Take Control Blog

Pitbull or Pussycat

The other day, I received an interesting phone call.  The women, let’s call her Jessica, decided to divorce.  The conversation starts with Jessica saying, “I want to get divorced, but I want it to be as amicable as possible.”  I think to myself, okay, all good so far.  Then Jessica continues talking, “But I want a really aggressive attorney to represent me!”

Given that these types of requests are sadly not uncommon, I took a deep breath and continued with Jessica’s consultation.  I inquired into the nature of her request.  Jessica explained that her best friend told her that an aggressive, expensive attorney is required to win.

Win?  Very interesting.  To Jessica winning meant getting everything she was entitled to. Well, if Jessica’s husband has the same definition of winning, how is an aggressive attorney gonna settle this amicably?

In reference to Jessica’s situation, there were four points I asked her to consider:

  1. State of Mind.  An amicable divorce, like a good negotiation, starts with two parties wanting to hammer out a win-win deal.  There is no such thing as a civil divorce where each side wants everything they think their entitled to.  Winning at all cost is a sure formula for a long, drawn out, expensive and nasty divorce.  I challenged Jessica to reassess her motives and her desired outcome.
  2. Aggressive May Not Be Better.  For the most part, the top family law attorneys all went to reputable law schools and have years of experience.  They are all good attorneys who represent clients in the best manner possible.  Aggressive is simply a persona that some attorneys take on, and it has nothing to do with the law or making them better attorneys.  I’ve seen plenty of clients who handed over their cases to aggressive attorneys only to be extremely unhappy with the results.
  3. It’s Not About How Much You Spend.  Another complete fallacy:  the more an attorney charges per hour, the better he/she must be. If it were that easy, all attorneys would simply raise their rates.  Individual attorney rates are based on supply and demand.   The more an attorney is in demand, the higher his/her rates will go.  Also affecting the hourly rates are the reputations attorneys acquire by the types of clients they represent; the firm they work for; and the types of referrals they get.  In Miami-Dade county, hourly family law attorney rates can vary greatly, anywhere from $150 per hour to in excess of $700 per hour.  It was time for Jessica to do a budget check.
  4. Everyone’s Got An Opinion.  I play soccer on the weekends, but that does not make me a professional.  In the same sense, one divorce experience does not make someone an expert on the subject.  Friends, family, the plumber, just about everyone has been touched by divorce, directly or indirectly.  So, naturally, everyone has a story to tell or an opinion about what to do, including the recommendation of an attorney.  I asked Jessica to carefully reflect on the friendly advice received from her friend and that person’s point of view.

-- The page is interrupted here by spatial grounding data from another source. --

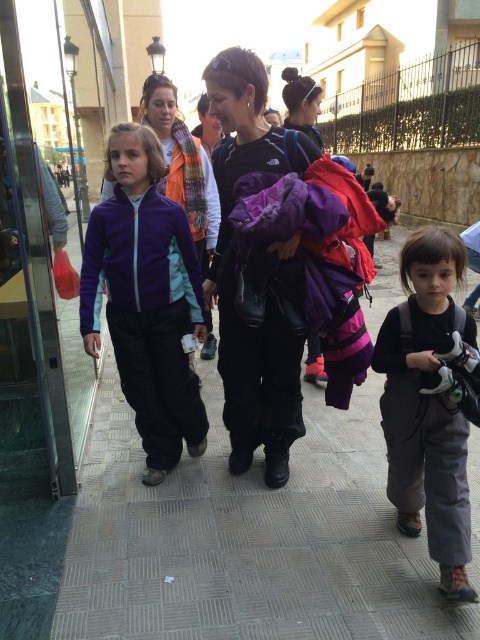
Is point (120, 300) farther from viewer compared to point (286, 324)?

Yes, it is behind point (286, 324).

Can you confirm if purple fleece jacket at left is smaller than matte black jacket at center?

Yes, purple fleece jacket at left is smaller than matte black jacket at center.

This screenshot has width=480, height=640. In order to click on purple fleece jacket at left in this screenshot , I will do `click(145, 298)`.

This screenshot has height=640, width=480. What are the coordinates of `purple fleece jacket at left` in the screenshot? It's located at (145, 298).

Can you confirm if gray fabric backpack at lower right is thinner than matte black jacket at center?

Yes.

Which of these two, gray fabric backpack at lower right or matte black jacket at center, stands taller?

matte black jacket at center

Is point (435, 300) farther from viewer compared to point (230, 358)?

No.

Where is `gray fabric backpack at lower right`? gray fabric backpack at lower right is located at coordinates (428, 404).

Does gray tile pavement at center have a smaller size compared to purple fleece jacket at center?

Incorrect, gray tile pavement at center is not smaller in size than purple fleece jacket at center.

I want to click on gray tile pavement at center, so click(x=247, y=538).

Which is in front, point (175, 584) or point (159, 81)?

Positioned in front is point (175, 584).

Identify the location of gray tile pavement at center. (247, 538).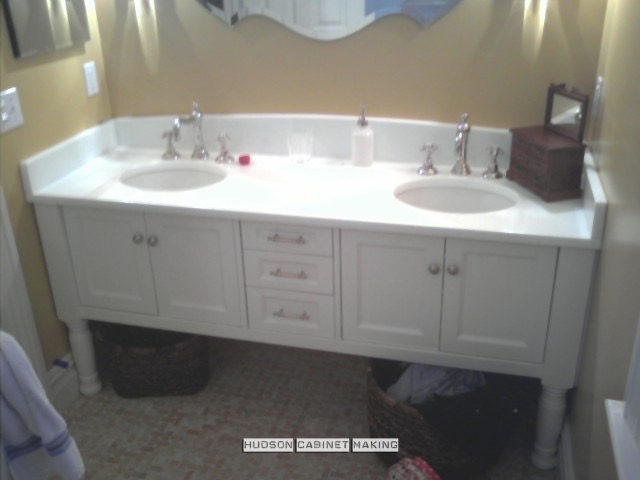
Identify the location of mirror. The image size is (640, 480). (314, 14).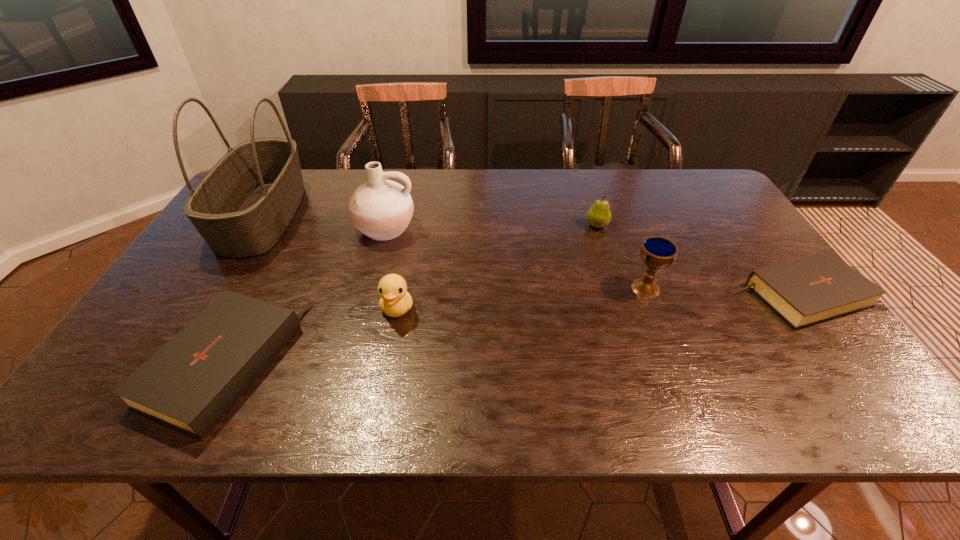
Please point a spot to place another Bible for symmetrical spacing. Please provide its 2D coordinates. Your answer should be formatted as a tuple, i.e. [(x, y)], where the tuple contains the x and y coordinates of a point satisfying the conditions above.

[(532, 327)]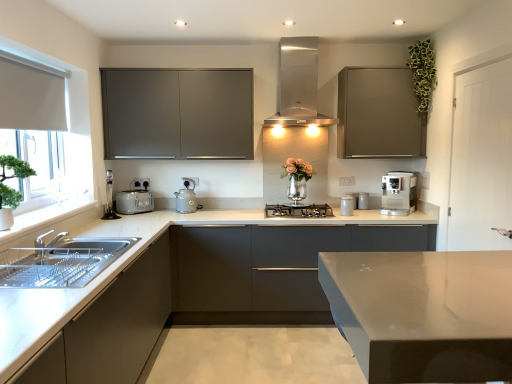
Describe the element at coordinates (177, 113) in the screenshot. I see `matte gray cabinet at upper center, arranged as the second cabinetry when viewed from the top` at that location.

In order to face matte gray cabinet at upper center, placed as the fifth cabinetry when sorted from bottom to top, should I rotate leftwards or rightwards?

To face it directly, rotate left by 9.936 degrees.

In order to face white marble countertop at lower left, positioned as the first cabinetry in bottom-to-top order, should I rotate leftwards or rightwards?

Turn left approximately 22.971 degrees to face it.

What is the approximate height of green leafy plant at upper right?

24.24 inches.

Locate an element on the screen. The height and width of the screenshot is (384, 512). matte gray cabinet at upper right, which is the first cabinetry from top to bottom is located at coordinates (379, 114).

This screenshot has width=512, height=384. I want to click on matte gray cabinet at upper center, placed as the fifth cabinetry when sorted from bottom to top, so (x=177, y=113).

Which of these two, matte gray cabinet at upper center, arranged as the second cabinetry when viewed from the top, or matte gray canister at center, placed as the first appliance when sorted from front to back, stands taller?

Standing taller between the two is matte gray cabinet at upper center, arranged as the second cabinetry when viewed from the top.

Can you confirm if matte gray cabinet at upper center, arranged as the second cabinetry when viewed from the top, is bigger than matte gray canister at center, the third appliance viewed from the back?

Indeed, matte gray cabinet at upper center, arranged as the second cabinetry when viewed from the top, has a larger size compared to matte gray canister at center, the third appliance viewed from the back.

From a real-world perspective, is matte gray cabinet at upper center, arranged as the second cabinetry when viewed from the top, over matte gray canister at center, which is counted as the second appliance, starting from the right?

Selecting a family law attorney involves many factors, among which are the specifics of a case, the desired outcome and the available budget.  It’s not black and white; pitbull or pussycat.

In Jessica’s case, she could not afford the expensive, aggressive attorney that she wanted and did not need.  Instead, Jessica decided to retain an attorney she could afford; matched to her personality and the specifics of her case; and one willing to work in the spirit of settling the case amicably.